ЗАДАНИЕ |
Пожалуйста, извлеките из текста о Лермонтове дословный отрывок, начиная со слов «Лермонтов: Один меж» и до слов «бросалась в глаза.» включительно.

ТЕКСТ |
* * *

Лермонтов: Один меж небом и землёй
Шрифт:
…Тут припоминается его письмо с Кавказа, написанное спустя десять с лишним лет после стихотворения «Война» своему другу Алексею Лопухину:
«Я вошёл во вкус войны и уверен, что для человека, который привык к сильным ощущениям этого банка, мало найдётся удовольствий, которые бы не показались приторными…»
Понятно, что игорным словом «банк», обиходным в гусарском кругу, поэт просто уводит даже этого близкого ему человека от по-настоящему важного в своей жизни…
Призрак одиночества уже начинает навещать Лермонтова:
Но нередко средь веселья Дух мой страждет и грустит, ВВ Москве, в Университетском пансионе, резкая его отъединённость от шумного молодёжного общества уже бросалась в глаза.
«Он даже и садился постоянно на одном месте, отдельно от других в углу аудитории, у окна, облокотясь по обыкновению на один локоть и углубись в чтение принесённой книги, не слушал чтение профессорских лекций. <…> Шум, происходивший при перемене часов преподавания, не производил никакого на него действия», — вспоминал много позже его сокурсник П. Ф. Вистенгоф.
«Студент Лермонтов, в котором тогда никто из нас не смог предвидеть будущего замечательного поэта, имел тяжёлый несходчивый характер, держал себя совершенно отдельно от всех своих товарищей, за что, в свою очередь, и ему платили тем же. Его не любили, отдалялись от него и, не имея с ним ничего общего, не обращали на него никакого внимания» (он же).
Ничего общего…По глубокой своей, напряжённой внутренней жизни, что бы и мог разделить пятнадцатилетний Лермонтов со своими легкомысленными сверстниками!..

* * *

ПРИВЕДЁННЫЙ ПЕРЕЧЕНЬ |

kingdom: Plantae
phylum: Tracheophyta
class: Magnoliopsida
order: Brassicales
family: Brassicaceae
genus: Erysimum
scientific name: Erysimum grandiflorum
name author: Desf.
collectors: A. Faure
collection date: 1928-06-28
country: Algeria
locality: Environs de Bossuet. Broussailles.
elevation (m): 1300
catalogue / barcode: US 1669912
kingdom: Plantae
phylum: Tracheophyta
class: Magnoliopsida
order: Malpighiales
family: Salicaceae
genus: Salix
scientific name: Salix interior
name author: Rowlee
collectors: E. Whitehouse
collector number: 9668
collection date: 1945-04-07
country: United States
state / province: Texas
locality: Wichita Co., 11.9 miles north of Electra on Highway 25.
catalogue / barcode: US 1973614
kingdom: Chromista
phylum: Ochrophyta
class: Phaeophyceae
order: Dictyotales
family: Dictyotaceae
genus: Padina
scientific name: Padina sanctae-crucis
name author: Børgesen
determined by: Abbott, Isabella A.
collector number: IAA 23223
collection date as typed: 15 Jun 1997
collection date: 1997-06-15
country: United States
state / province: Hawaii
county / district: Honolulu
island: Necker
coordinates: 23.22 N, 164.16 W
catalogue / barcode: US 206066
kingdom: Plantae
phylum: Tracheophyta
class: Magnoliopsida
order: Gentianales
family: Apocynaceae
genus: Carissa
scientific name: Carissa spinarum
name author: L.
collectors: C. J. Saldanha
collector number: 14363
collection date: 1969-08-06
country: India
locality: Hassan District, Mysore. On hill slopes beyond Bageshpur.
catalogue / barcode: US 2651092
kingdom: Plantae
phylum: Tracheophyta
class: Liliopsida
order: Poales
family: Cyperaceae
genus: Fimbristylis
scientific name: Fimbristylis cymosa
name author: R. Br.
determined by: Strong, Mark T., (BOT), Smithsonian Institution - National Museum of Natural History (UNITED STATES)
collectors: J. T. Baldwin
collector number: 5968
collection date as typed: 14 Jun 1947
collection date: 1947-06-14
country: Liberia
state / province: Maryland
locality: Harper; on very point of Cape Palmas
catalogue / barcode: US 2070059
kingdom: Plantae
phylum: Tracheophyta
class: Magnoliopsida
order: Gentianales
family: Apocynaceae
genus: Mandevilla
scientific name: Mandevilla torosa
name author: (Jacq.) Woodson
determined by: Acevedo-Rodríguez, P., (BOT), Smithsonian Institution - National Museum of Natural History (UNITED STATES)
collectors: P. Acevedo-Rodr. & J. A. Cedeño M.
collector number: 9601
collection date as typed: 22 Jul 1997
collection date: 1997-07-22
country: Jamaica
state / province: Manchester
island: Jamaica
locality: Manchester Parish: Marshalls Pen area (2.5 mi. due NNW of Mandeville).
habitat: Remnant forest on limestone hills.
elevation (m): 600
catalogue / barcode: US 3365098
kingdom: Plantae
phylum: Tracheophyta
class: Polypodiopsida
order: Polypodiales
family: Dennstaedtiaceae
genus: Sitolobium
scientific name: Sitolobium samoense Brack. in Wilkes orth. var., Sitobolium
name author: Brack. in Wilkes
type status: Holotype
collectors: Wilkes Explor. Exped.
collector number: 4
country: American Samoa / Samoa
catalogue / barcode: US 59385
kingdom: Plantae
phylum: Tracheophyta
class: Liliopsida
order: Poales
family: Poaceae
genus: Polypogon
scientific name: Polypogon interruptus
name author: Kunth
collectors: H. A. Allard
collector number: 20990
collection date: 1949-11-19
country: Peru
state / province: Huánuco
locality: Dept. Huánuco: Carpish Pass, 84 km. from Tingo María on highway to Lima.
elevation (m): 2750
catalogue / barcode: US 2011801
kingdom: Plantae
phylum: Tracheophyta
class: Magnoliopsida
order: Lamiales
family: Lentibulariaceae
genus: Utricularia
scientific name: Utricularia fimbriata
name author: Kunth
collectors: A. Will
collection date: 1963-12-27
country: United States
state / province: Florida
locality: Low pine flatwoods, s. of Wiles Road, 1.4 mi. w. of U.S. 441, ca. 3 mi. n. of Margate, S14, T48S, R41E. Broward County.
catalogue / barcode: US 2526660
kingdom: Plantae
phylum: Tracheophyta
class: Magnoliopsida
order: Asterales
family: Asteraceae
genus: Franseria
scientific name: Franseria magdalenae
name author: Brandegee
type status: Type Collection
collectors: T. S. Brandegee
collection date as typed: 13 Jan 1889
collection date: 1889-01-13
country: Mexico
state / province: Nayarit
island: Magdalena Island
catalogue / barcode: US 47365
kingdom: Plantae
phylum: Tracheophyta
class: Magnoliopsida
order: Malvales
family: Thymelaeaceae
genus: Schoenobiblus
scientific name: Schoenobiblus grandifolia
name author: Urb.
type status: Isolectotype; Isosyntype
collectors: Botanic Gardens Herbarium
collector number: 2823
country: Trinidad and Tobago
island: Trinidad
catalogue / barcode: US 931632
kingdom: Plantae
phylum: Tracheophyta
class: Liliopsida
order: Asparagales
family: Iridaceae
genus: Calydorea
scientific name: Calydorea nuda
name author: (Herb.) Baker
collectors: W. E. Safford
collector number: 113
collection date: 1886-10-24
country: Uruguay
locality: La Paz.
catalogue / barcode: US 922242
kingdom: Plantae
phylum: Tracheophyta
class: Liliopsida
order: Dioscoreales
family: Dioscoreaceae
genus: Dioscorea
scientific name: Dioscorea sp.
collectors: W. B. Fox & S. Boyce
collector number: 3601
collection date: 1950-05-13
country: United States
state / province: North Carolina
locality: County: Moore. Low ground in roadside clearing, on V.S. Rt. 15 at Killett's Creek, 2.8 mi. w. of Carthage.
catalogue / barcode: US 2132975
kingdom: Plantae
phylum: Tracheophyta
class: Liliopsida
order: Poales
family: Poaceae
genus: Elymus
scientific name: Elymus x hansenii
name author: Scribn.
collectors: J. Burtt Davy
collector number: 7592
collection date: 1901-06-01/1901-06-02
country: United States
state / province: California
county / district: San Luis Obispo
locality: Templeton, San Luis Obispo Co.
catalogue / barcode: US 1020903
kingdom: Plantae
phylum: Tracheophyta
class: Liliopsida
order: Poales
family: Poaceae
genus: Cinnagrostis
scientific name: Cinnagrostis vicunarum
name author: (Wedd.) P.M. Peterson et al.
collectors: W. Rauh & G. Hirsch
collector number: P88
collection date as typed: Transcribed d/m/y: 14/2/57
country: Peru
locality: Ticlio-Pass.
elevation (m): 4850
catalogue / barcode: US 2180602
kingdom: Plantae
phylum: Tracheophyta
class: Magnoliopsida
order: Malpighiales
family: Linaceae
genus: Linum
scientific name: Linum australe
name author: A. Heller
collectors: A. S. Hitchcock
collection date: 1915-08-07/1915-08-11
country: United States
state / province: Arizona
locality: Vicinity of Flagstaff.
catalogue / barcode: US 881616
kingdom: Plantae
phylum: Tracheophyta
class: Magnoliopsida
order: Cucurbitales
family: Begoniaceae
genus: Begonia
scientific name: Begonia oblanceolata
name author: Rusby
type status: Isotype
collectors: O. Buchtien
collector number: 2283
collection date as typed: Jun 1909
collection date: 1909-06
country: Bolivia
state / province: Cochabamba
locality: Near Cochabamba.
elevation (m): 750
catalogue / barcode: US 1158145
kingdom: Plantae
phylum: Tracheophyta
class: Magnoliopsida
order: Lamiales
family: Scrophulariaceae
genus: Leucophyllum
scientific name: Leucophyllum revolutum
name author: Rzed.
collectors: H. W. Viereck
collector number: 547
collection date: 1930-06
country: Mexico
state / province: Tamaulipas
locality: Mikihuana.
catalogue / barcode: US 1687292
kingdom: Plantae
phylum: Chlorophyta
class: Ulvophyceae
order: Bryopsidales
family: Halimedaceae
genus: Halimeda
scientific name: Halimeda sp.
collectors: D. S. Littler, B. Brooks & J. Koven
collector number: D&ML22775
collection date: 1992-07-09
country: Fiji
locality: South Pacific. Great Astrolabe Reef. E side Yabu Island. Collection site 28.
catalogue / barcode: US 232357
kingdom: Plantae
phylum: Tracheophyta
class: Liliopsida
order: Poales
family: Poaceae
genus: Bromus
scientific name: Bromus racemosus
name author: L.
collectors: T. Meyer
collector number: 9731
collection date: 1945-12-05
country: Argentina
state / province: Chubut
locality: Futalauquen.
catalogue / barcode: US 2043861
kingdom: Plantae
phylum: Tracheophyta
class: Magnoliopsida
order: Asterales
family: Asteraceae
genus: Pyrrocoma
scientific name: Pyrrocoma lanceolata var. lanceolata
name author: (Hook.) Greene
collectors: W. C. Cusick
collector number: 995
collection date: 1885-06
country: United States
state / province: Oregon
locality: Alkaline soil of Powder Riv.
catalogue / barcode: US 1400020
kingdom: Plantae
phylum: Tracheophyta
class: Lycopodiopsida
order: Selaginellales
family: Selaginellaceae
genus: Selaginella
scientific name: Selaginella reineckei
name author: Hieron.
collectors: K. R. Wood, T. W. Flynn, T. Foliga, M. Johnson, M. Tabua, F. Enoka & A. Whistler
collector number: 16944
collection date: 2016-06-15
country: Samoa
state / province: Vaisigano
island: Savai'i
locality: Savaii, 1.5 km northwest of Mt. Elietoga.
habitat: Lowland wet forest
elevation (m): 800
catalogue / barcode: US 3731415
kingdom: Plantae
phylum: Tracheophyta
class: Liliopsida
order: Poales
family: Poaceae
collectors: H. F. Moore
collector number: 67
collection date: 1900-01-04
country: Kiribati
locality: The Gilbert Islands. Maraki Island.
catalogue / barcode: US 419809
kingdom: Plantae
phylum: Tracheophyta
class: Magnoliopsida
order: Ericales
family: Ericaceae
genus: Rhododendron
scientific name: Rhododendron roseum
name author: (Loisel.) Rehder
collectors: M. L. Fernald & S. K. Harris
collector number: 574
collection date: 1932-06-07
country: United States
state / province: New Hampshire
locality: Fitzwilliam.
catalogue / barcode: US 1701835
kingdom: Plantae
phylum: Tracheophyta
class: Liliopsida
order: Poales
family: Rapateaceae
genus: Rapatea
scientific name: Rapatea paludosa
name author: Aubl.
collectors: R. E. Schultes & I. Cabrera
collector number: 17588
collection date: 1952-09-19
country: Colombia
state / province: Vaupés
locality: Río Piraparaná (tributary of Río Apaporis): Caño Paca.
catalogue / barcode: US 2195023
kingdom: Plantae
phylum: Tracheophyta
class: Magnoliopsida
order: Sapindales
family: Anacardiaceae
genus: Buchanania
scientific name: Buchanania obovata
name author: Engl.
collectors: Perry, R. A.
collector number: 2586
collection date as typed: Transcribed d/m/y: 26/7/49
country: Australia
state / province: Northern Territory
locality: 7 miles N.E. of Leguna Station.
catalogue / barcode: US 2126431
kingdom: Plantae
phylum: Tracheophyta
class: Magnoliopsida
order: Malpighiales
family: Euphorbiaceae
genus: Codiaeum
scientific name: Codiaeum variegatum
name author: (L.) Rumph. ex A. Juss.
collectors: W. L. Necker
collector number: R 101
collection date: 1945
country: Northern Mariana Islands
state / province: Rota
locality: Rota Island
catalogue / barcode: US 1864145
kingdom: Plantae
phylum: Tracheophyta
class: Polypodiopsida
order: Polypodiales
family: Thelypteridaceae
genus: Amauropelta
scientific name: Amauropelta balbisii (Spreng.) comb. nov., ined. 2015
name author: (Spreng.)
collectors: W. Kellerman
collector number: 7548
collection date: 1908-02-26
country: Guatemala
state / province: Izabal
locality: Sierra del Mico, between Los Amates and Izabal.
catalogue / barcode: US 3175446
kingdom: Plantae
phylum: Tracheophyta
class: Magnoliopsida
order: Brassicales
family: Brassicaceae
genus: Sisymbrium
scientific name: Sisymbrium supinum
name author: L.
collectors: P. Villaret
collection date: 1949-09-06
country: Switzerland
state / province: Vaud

* * *

РЕЗУЛЬТАТ |
Лермонтов: Один меж небом и землёй
Шрифт:
…Тут припоминается его письмо с Кавказа, написанное спустя десять с лишним лет после стихотворения «Война» своему другу Алексею Лопухину:
«Я вошёл во вкус войны и уверен, что для человека, который привык к сильным ощущениям этого банка, мало найдётся удовольствий, которые бы не показались приторными…»
Понятно, что игорным словом «банк», обиходным в гусарском кругу, поэт просто уводит даже этого близкого ему человека от по-настоящему важного в своей жизни…
Призрак одиночества уже начинает навещать Лермонтова:
Но нередко средь веселья Дух мой страждет и грустит, ВВ Москве, в Университетском пансионе, резкая его отъединённость от шумного молодёжного общества уже бросалась в глаза.